How to reproduce it (as minimally and precisely as possible):

Anything else we need to know?: This same issue has been mentioned in https://github.com/metallb/metallb/issues/1175 and in https://github.com/submariner-io/submariner/issues/1869.

Environment: We're using submariner to connect three clusters, two K3s single node cluster and one kubeadm single node cluster. We consider the K3s clusters as cluster-a and cluster-b, and the kubeadm cluster as cluster-c. cluster-a is where the submariner broker is deployed. All the problems mentioned on this post are happening on cluster-c.

Skipping inter-cluster firewall check as it requires two kubeconfigs. Please run "subctl diagnose firewall inter-cluster" command manually.

nyechiel commented 2 years ago

@yboaron did you have a chance to look into this?

yboaron commented 2 years ago

@yboaron did you have a chance to look into this?

Not yet, it's on my to-do list, hope to get to it in the next 1-2 weeks.

yboaron commented 2 years ago

Hi @Prophetick , I tried to reproduce this issue on Kind environment but was unable to reproduce it (MetalLB speaker pods restart).

To deploy Submariner (latest devel) + MetalLB (version 0.13.5) on Kind, I downloaded the latest https://github.com/submariner-io/submariner-operator and run : make deploy using=load-balancer,lighthouse

I run both Submariner e2e tests (subctl verify ) and also manual verification while I can see that endpointsslice resource generated by Submariner Lighthouse [1] do not include the kubernetes.io/service-name label but include the multicluster.kubernetes.io/service-name label [1] the MetalLB speaker pods didn't crash/restart.

Is the problem still relevant in the latest stable version of MetalLB? If so, could you please describe how to reproduce it?

[1]

$ kubectl --kubeconfig output/kubeconfigs/kind-config-cluster2 get endpointslice nginx-cluster2 -o yaml addressType: IPv4 apiVersion: discovery.k8s.io/v1 endpoints:

goncalopcarvalho commented 2 years ago

Hi all, thanks for the reply.

When I opened this issue I was using Submariner 0.12.2 and MetalLB 0.12.1.

I can confirm that upgrading Submariner to version 0.13.1 and MetalLB to version 0.13.5 solved the problem for me, I can no longer reproduce this.

nyechiel commented 2 years ago

Closing as per the last comment.

Woytek-Polnik commented 1 year ago

It does not seem to be solved by Submariner, but ignored silently by MetalLB, does not seem to be solved. Have 0.15.2 Submariner and OCP MetalLB 0.10 The latest OCP MetalLB is 0.11

vthapar commented 1 year ago

@Woytek-Polnik EndpointSlices created by Lighthouse are required to have label multicluster.kubernetes.io/service-name as per the KEP-1645. kubernetes.io/service-name is for endpointslices created by kubernetes for local services.
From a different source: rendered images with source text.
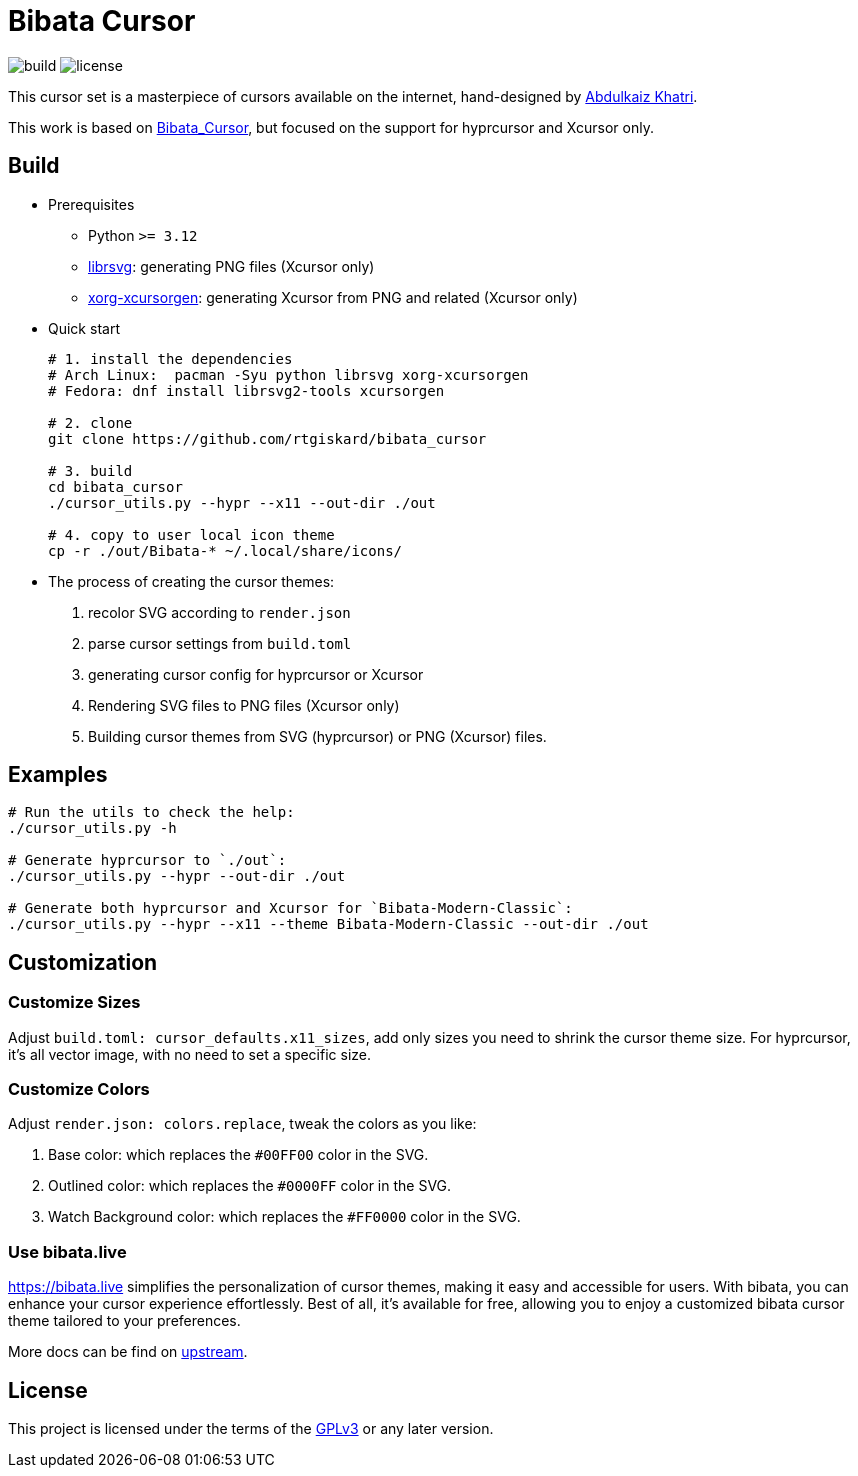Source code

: = Bibata Cursor

image:https://github.com/rtgiskard/bibata_cursor/actions/workflows/build.yaml/badge.svg[build]
image:https://img.shields.io/badge/license-GPLv3-green.svg?style=flat[license]

This cursor set is a masterpiece of cursors available on the internet,
hand-designed by https://twitter.com/ful1e5[Abdulkaiz Khatri].

This work is based on https://github.com/ful1e5/Bibata_Cursor[Bibata_Cursor],
but focused on the support for hyprcursor and Xcursor only.


== Build

- Prerequisites

* Python `>= 3.12`
* https://wiki.gnome.org/Projects/LibRsvg[librsvg]: generating PNG files (Xcursor only)
* https://xorg.freedesktop.org[xorg-xcursorgen]: generating Xcursor from PNG and related (Xcursor only)

- Quick start
+
```bash
# 1. install the dependencies 
# Arch Linux:  pacman -Syu python librsvg xorg-xcursorgen
# Fedora: dnf install librsvg2-tools xcursorgen

# 2. clone
git clone https://github.com/rtgiskard/bibata_cursor

# 3. build
cd bibata_cursor
./cursor_utils.py --hypr --x11 --out-dir ./out

# 4. copy to user local icon theme
cp -r ./out/Bibata-* ~/.local/share/icons/
```

- The process of creating the cursor themes:

1. recolor SVG according to `render.json`
2. parse cursor settings from `build.toml`
3. generating cursor config for hyprcursor or Xcursor
4. Rendering SVG files to PNG files (Xcursor only)
5. Building cursor themes from SVG (hyprcursor) or PNG (Xcursor) files.


== Examples

```bash
# Run the utils to check the help:
./cursor_utils.py -h

# Generate hyprcursor to `./out`:
./cursor_utils.py --hypr --out-dir ./out

# Generate both hyprcursor and Xcursor for `Bibata-Modern-Classic`:
./cursor_utils.py --hypr --x11 --theme Bibata-Modern-Classic --out-dir ./out
```

== Customization

=== Customize Sizes

Adjust `build.toml: cursor_defaults.x11_sizes`, add only sizes you need to shrink the cursor theme size.
For hyprcursor, it's all vector image, with no need to set a specific size.

=== Customize Colors

Adjust `render.json: colors.replace`, tweak the colors as you like:

1. Base color: which replaces the `#00FF00` color in the SVG.
2. Outlined color: which replaces the `#0000FF` color in the SVG.
3. Watch Background color: which replaces the `#FF0000` color in the SVG.

=== Use bibata.live

https://bibata.live simplifies the personalization of cursor themes, making it easy and accessible for users.
With bibata, you can enhance your cursor experience effortlessly. Best of all, it's available for free, allowing you to
enjoy a customized bibata cursor theme tailored to your preferences.

More docs can be find on https://github.com/ful1e5/Bibata_Cursor[upstream].


== License

This project is licensed under the terms of the https://www.gnu.org/licenses/gpl-3.0.html[GPLv3] or any later version.
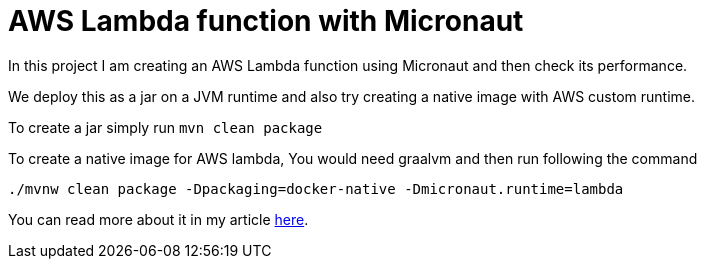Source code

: = AWS Lambda function with Micronaut

In this project I am creating an AWS Lambda function using Micronaut and then check its performance.

We deploy this as a jar on a JVM runtime and also try creating a native image with AWS custom runtime.

To create a jar simply run `mvn clean package`

To create a native image for AWS lambda, You would need graalvm and then run following the command
```
./mvnw clean package -Dpackaging=docker-native -Dmicronaut.runtime=lambda
```

You can read more about it in my article https://refactorfirst.com/[here].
Different labels are to distinguish between lcoal endpointslices and Exported service's EndpointSlices.

This looks like a bug in MetalLB. It needs to be Multicluster aware. Assumption that all EndpointSlices must have kubernetes.io/service-name is incorrect. If MetalLB is only interested in local services and hteir EndpointSlices, it should ignore EndpointSlices with the multicluster label. If it is interested in multicluster Endpoint slices, it should honor the multicluster label and use that.

Woytek-Polnik commented 1 year ago

@vthapar Thank you for the extra context. Totally makes sense to me to just ignore them. In that case, I have to push the MetalLB operator in OCP to be ⬆️

fedepaol commented 1 year ago

I landed on this thread by chance following the comment to https://github.com/metallb/metallb/issues/1175

MetalLB is not multicluster aware, and crashing in that scenario is certainly not the solution. We can make it more robust (and it was already done, incidentally?) I am not sure what the behaviour should be because I need to read the KEP and the related CNI implications (i.e. what happens if the traffic directed to a LB lands to a node that belongs to a different cluster than the cluster the service is defined on, if the service is mirrored to all the clusters, etc) so I'd split the fix in two: avoid crashing (if we still do) and ignore those ep slices as a bug fix, and managing the multi cluster scenario as an enhancement (if it makes sense).

This is from community metallb point of view. @Woytek-Polnik, if you are eligible for support on openshift please reach RH through the proper channels.